The wage cap or maximum is that amount subject to tax, any amount that exceeds the wage cap is NOT subject to tax. 

Wage Cap in the last three Year:

  • 2022 - $147,000
  • 2021 - $142,800
  • 2020 - $137,700


Let's go through some scenarios to see how this works: 

Victor is a Pharmacist at All the Goodies Pharmacy, and he earns a salary of $110,000 a year. 

  • $110,000 x 6.2% = $6,820 <= This is the amount that he would pay in social security taxes. 

Robin is an Interior designer and makes $145,000 a year. She will get a $12,000 bonus, making her total wages $157,000. 

  • In this scenario, she will only pay social security tax on the cap the first $147,000.
  • $147,000 x 6.2% = $9,114 <= This is the amount that he would pay in social security taxes. 
  • The difference of $10,000 is not subject to social security tax. 

*The employer will match $6,820 and $9,114, respectively. 


Why is this happening in 2022? 

SHRM article explains in detail how the taxable wage cap is subject to an automatic adjustment each year based on increases in the national average wage index (not the inflation rate), calculated annually by the SSA. See the summarized changes posted in the SSA Fact Sheet.

In order to increase Social Security payments and keep up with inflation, the SSA requires Employees, Employers, and Self-Employed to pay more into social security. 

The monthly Social Security Benefit for Worker Retiring at Full Retirement Age in 2021 is $3,148/mo, and it will increase to $3,345/mo in 2022. 
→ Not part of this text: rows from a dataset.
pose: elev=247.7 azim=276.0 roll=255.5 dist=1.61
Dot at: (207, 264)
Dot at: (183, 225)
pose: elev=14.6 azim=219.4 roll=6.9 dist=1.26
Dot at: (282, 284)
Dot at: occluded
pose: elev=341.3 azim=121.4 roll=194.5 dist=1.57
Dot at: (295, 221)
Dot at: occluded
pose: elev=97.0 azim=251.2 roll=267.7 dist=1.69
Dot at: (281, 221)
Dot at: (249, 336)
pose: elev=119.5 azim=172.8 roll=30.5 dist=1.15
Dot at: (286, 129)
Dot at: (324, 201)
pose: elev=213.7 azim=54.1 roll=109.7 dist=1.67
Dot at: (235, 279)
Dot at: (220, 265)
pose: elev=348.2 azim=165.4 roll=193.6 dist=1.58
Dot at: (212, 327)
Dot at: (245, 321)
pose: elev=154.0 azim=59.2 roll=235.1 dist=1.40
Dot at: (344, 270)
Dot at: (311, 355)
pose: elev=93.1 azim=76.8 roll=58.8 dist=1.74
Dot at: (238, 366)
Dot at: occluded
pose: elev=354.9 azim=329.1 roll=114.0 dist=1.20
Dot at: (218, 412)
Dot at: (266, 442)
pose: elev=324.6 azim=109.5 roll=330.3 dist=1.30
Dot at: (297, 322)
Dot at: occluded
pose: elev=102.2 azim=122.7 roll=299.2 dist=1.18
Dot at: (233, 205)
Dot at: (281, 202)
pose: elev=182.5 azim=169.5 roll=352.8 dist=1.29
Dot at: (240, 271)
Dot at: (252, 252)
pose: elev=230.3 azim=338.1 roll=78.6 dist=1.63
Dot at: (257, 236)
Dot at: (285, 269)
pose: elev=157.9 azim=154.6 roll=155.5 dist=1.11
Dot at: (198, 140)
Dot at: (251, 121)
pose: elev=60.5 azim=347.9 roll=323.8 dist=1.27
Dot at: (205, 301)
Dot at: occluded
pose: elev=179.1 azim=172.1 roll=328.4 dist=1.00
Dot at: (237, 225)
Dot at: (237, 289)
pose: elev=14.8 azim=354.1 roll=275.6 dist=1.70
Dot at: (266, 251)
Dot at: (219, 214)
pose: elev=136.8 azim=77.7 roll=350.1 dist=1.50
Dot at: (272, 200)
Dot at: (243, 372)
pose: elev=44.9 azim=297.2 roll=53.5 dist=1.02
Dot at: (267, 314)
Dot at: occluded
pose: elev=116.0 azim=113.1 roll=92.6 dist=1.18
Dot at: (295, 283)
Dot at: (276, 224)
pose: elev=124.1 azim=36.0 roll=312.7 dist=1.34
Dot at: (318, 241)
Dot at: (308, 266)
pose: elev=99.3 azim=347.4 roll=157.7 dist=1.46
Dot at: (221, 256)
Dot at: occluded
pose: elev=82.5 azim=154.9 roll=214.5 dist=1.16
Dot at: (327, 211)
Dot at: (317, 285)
Employers should make sure to update their payroll software to account for the increase and make sure it's calculated correctly. They should also notify employees about the new wage cap and how that will impact their net wages. 


The Impact for Employees, Employers, Self-Employed, and the Future!

Employees will see a decrease in their overall net pay. Employers will have to adjust their budgets to account for the added social security expense, which may affect pay increases, bonuses, or other benefits. 

For Self-Employed individuals, the total amount paid towards Social Security tax in 2022 will depend on your net income (Gross Income - Expenses). Still, it will for sure put a dent in your finances since you pay as both the employee and the employer. 

Because the Social Security System is going through a financial crisis, there is talk about removing the wage cap altogether. It is said that in about 15 years, it will start collecting less money than the money it needs to pay its participants. 

As described in The Heritage analysis, based on the SSA's own projections, shows that eliminating the cap on wages subject to the Social Security tax would generate only enough revenue to push back the date of the system's bankruptcy a few years. It would be the largest tax increase in U.S. history, subjecting millions of American families to a massive hike in payroll taxes. And it would harm their economic prospects by slowing economic growth and reducing their employment opportunities.

What do you think, should the wage cap be eliminated?

Should the social security % increase?

Should the social security tax be eliminated altogether?

Will your Social Security be enough?